According to media reports, on July 10, Michael Frick, Chief Financial Officer of ZF Friedrichshafen-Germany's second-largest automotive parts supplier-told WirtschaftsWoche magazine that if global vehicle production continues to fall, ZF will implement even stricter cost-cutting measures.

"Our current performance is below expectations, and there are signs that global vehicle production will decline further in the second half of the year," Frick stated. "In that case, ZF will have to take additional cost-reduction steps," he added.
As part of an ongoing restructuring plan, ZF aims to cut up to 14,000 jobs in Germany by 2028-about 25% of its total German workforce.
ZF, which supplies transmissions and hybrid drivetrain solutions to automakers, is currently facing weak demand and mounting costs associated with the industry's shift toward electric vehicles (EVs). The company is also struggling with declining sales and profits.

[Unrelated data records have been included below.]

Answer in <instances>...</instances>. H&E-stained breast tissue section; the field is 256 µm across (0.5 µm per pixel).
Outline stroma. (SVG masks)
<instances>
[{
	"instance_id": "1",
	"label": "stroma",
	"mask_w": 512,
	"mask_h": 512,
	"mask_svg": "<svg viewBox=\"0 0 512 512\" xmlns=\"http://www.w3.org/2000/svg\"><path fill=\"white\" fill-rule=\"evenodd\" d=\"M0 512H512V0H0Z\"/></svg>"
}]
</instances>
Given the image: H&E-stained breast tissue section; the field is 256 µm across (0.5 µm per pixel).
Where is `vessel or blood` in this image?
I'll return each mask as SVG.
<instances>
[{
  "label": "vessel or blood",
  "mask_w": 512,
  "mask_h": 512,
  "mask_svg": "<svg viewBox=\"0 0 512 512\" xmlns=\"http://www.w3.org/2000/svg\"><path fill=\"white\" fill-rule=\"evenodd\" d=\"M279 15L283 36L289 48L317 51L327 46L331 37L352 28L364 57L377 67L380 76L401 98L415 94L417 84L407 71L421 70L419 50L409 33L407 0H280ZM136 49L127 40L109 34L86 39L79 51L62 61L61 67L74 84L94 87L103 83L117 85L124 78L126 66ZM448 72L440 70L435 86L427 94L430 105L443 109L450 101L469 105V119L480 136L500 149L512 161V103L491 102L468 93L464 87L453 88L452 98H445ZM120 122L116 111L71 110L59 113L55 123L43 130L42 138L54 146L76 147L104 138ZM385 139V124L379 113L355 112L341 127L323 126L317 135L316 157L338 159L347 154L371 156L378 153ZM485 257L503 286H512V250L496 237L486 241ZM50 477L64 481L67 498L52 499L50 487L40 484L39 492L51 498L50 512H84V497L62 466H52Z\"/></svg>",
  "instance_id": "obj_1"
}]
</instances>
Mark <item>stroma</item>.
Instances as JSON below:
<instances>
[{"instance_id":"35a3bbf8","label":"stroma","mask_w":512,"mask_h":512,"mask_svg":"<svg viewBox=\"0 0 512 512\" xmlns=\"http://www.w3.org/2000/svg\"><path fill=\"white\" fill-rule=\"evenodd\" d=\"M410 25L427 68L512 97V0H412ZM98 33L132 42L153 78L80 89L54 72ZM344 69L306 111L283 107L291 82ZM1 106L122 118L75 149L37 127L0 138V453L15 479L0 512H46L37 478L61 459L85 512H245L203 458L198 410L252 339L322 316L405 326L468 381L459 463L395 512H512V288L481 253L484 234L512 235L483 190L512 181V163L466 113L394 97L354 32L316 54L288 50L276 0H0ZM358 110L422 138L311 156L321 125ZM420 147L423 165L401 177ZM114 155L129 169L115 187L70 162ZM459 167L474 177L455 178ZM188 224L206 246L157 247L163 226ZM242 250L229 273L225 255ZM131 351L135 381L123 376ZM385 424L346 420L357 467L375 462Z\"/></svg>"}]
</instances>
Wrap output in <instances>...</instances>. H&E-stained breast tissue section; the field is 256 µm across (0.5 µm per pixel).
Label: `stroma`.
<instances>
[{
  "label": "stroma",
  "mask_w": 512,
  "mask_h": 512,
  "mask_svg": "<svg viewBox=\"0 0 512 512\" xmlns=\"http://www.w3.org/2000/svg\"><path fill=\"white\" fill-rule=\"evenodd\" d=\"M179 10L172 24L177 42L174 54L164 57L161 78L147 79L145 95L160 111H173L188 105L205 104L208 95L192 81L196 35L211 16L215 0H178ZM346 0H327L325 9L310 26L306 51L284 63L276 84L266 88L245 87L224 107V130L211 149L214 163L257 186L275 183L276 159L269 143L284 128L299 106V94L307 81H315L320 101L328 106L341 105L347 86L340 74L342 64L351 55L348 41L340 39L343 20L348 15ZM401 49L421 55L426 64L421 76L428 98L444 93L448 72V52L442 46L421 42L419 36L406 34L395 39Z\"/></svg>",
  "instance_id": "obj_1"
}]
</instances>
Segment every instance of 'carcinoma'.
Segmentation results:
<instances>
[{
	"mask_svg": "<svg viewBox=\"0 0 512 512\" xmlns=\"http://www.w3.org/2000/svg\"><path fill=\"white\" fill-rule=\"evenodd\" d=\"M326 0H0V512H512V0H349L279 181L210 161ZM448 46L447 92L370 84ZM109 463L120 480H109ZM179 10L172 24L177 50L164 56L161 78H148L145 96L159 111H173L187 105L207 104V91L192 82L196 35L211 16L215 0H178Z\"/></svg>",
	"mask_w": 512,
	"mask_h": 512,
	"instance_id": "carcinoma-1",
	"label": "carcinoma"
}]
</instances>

According to Automotive News' June 23 release of the 2025 Top 100 Global OEM Parts Suppliers list, ZF ranked 4th-down two places from the previous year-due to a $5.6 billion drop in automotive-related sales in 2024 compared to 2023.
In its 2024 financial results presentation, ZF noted: "The rollout of electric vehicles has clearly slowed, and automakers have revised their electrification strategies and delayed EV product launches. As a result, the number of ordered EV platforms fell short of expectations, leading to overcapacity in our EV-related component production." The company had previously forecast in December 2023 that EVs would account for 55% of global car sales by 2031, but that projection has since been lowered to 39%.
Notably, in addition to declining market demand and the challenges of transitioning to electric mobility, the European automotive industry is currently facing multiple pressures-including tariffs, high production costs, and fierce competition from Chinese rivals.